Spring 2010
Table of Contents - Vol. VI, No. 1
Avik Chanda
The way you remember a bough of Shiuli
not by its scent, but by the fragile way
she used to hold it in old shaky hands
knuckle-veined fingers like braids
from a sun-bleached basket of cane,
as she sank her head into the dip of it.
Suddenly, you want it all back.
The sun. The moth-lit late afternoons,
the years, a silver-haired voice chiming
your name, till you awaken.
Frost, again, on the windows
like glazed glass in church:
as if angels hovered timidly
in the gilded beyond,
as if we could still be saved.
There are those marvels of sound wave and acoustics, whose invention
can stir the sleep-eyed, chill-dark hour before daybreak,
wake you, shake you leaf-awed, make you tremble and bend,
lie prostrate at the bedside, swearing that there is a God.

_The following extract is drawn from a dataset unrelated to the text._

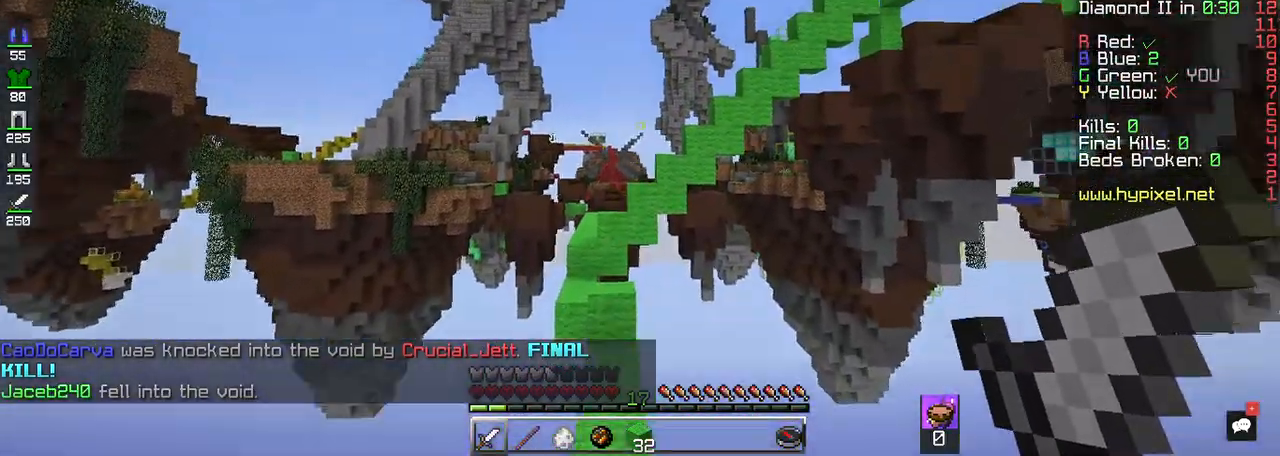
{"keys": [], "mouse": [], "events": []}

Like the opening bars of the Missa Solemnis or the muezzin’s first
call to prayer. Or the invocation of Mahalaya,
the very word drawing up a sepia-reel,
childhood, Calcutta, a generation in the 70’s
waking to the shudder of an annunciation --
the Goddess appearing, bloodied, from the mountains,
ten-armed, striding a lion, taking the evil bull by its horns --
all this, conjured by a solitary voice on the radio;
part-prophet, part oracle, rises starkly against a rising sun
the silhouette of a man at the pulpit. Birendra Krishna Bhadra.
Now, twenty years on, you wake in the dark to a damp October
and play the recording from a tape. Speak to the dead, again.
Take a cold shower, make tea. Prepare yourself. Remember.
Later, call up people at work -- saying you’ll take the day off.